The Pareto chart is based on the research of Villefredo Pareto. He found that roughly 80 percent of all the wealth in the Italian cities he investigated was owned by only 20 percent of families. The Pareto principle has been found to apply in other areas, from economics to quality control. However, Pareto charts have several disadvantages.
Easy to do but difficult to fix
Based on the Pareto principle, any process improvement should focus on the 20 percent of the issues that cause the most problems in order to have the greatest impact. However, one of the disadvantages of Pareto charts is that they do not give an idea about the root causes. For example, a Pareto chart will show that half of all problems occur in shipping and receiving. Failure Effect Mode Analysis, Process Control Statistical Charts, Execution Charts, and Cause and Effect Charts are needed to determine the most basic reasons why the main identified problems are occurring.

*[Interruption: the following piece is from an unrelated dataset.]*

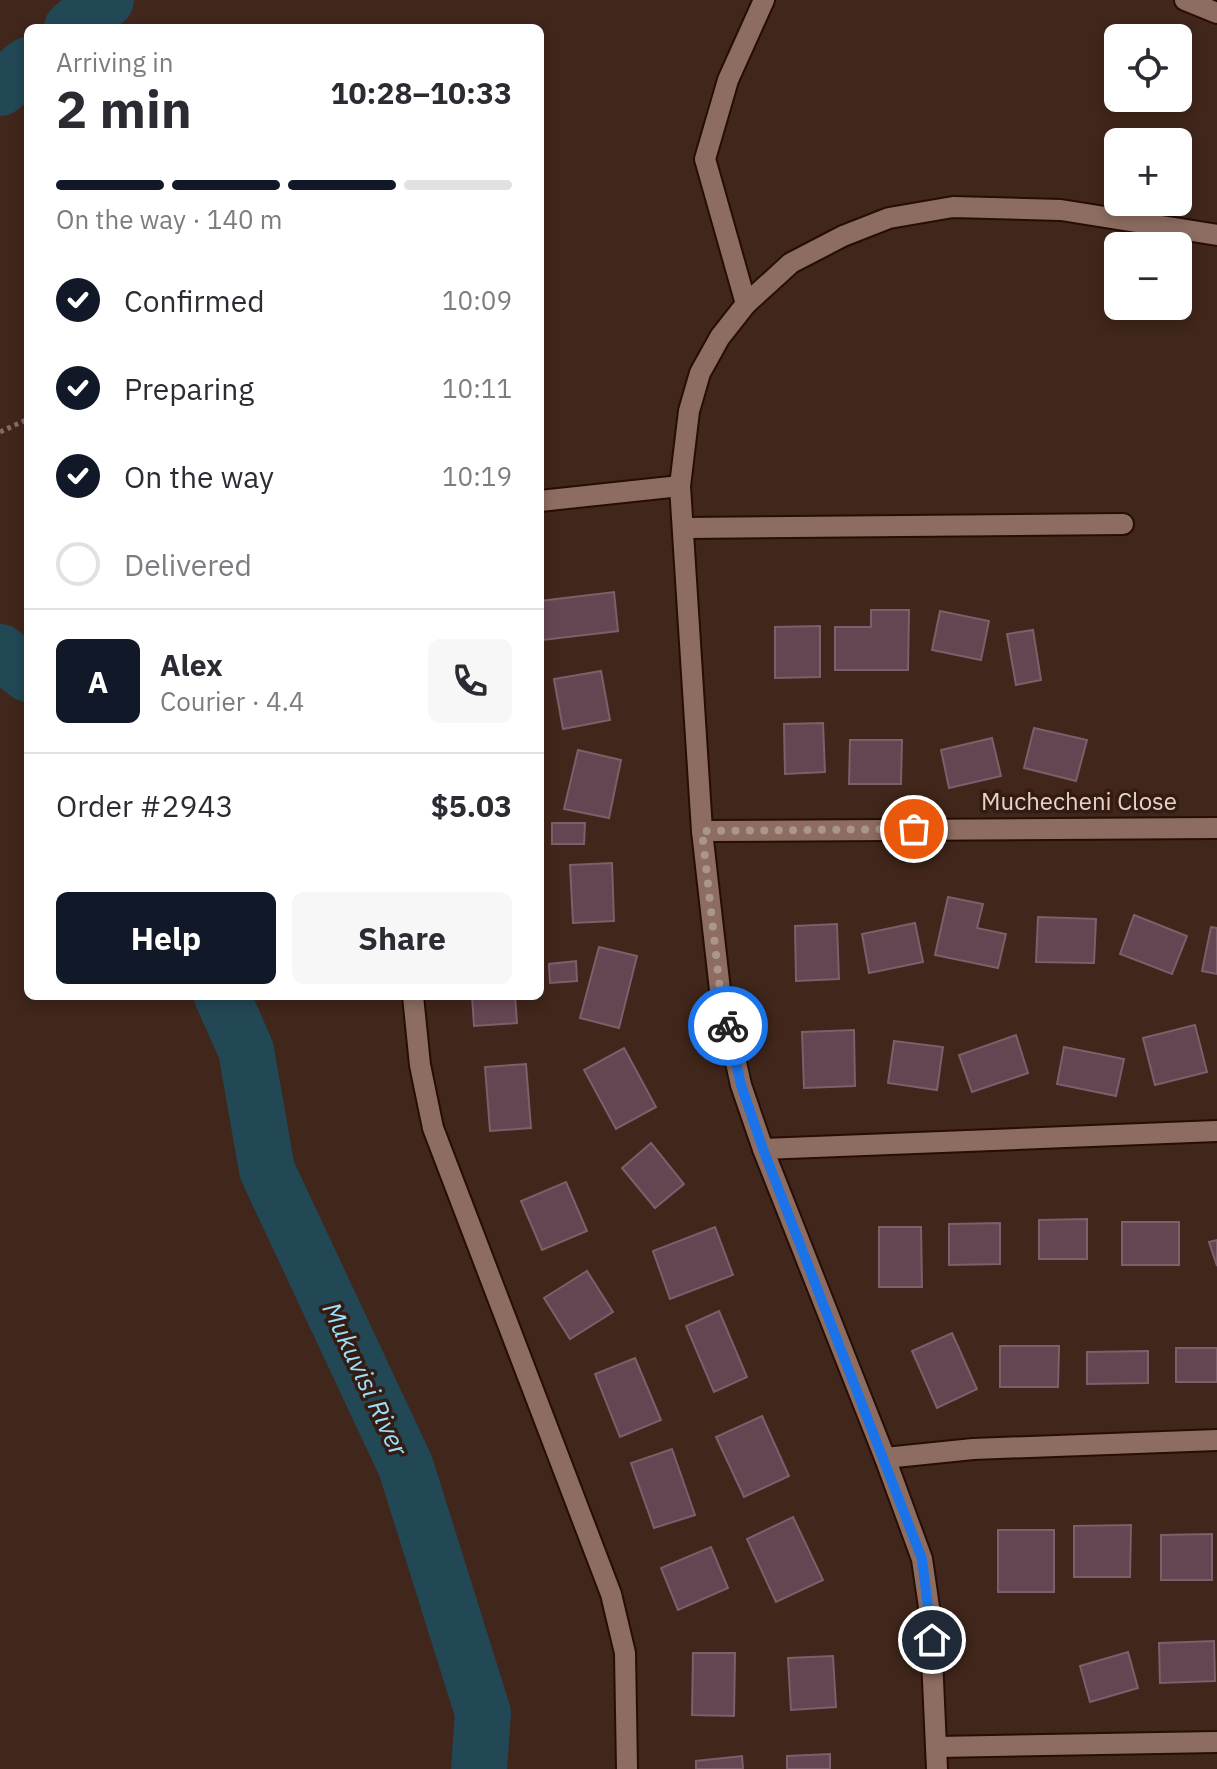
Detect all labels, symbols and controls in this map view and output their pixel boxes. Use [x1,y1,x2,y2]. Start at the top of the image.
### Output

Multiple Pareto charts may be required
Pareto charts can show where the biggest problems are occurring. However, a diagram may not be enough. To trace the cause of errors back to their source, lowering the Pareto chart levels may be needed. If errors occur in shipping and receiving, a more in-depth analysis and more diagrams are needed to show that the biggest contributor is in order taking and label printing. Another disadvantage of Pareto charts is that as they are created in more detail, it is also possible to lose sight of these causes compared to the others. The 20 percent of the root causes in a Pareto analysis two or three layers below the original Pareto chart must also be compared with each other so that the solution has the greatest impact.

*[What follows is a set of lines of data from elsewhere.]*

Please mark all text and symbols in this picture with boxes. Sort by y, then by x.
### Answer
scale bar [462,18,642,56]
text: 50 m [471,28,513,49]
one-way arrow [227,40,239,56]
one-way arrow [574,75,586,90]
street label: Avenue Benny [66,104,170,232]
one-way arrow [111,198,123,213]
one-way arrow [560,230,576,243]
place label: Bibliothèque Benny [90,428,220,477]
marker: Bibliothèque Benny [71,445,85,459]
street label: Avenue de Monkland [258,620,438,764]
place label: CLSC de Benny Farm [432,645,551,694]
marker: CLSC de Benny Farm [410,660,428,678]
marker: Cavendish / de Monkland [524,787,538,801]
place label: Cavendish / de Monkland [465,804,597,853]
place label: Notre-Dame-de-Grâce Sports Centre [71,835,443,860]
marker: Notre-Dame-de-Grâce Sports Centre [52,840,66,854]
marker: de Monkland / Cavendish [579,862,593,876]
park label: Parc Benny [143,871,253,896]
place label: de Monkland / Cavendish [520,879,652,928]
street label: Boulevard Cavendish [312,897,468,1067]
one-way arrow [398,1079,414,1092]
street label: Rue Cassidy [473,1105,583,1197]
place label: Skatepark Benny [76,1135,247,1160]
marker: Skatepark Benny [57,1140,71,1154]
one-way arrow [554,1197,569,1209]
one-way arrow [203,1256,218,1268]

Qualitative data versus quantitative data
Pareto charts can only show qualitative data that can be observed. It simply shows the frequency of an attribute or measurement. A disadvantage of generating Pareto charts is that they cannot be used to calculate the mean of the data, its variability, or changes in the attribute measured over time. They cannot be used to calculate the mean, standard deviation, or other statistics needed to translate data collected from a sample and estimate the state of the real-world population. Without quantitative data and the statistics calculated from that data, it is not possible to prove the values mathematically. Qualitative statistics are necessary regardless of whether or not a process can stay within a specification limit.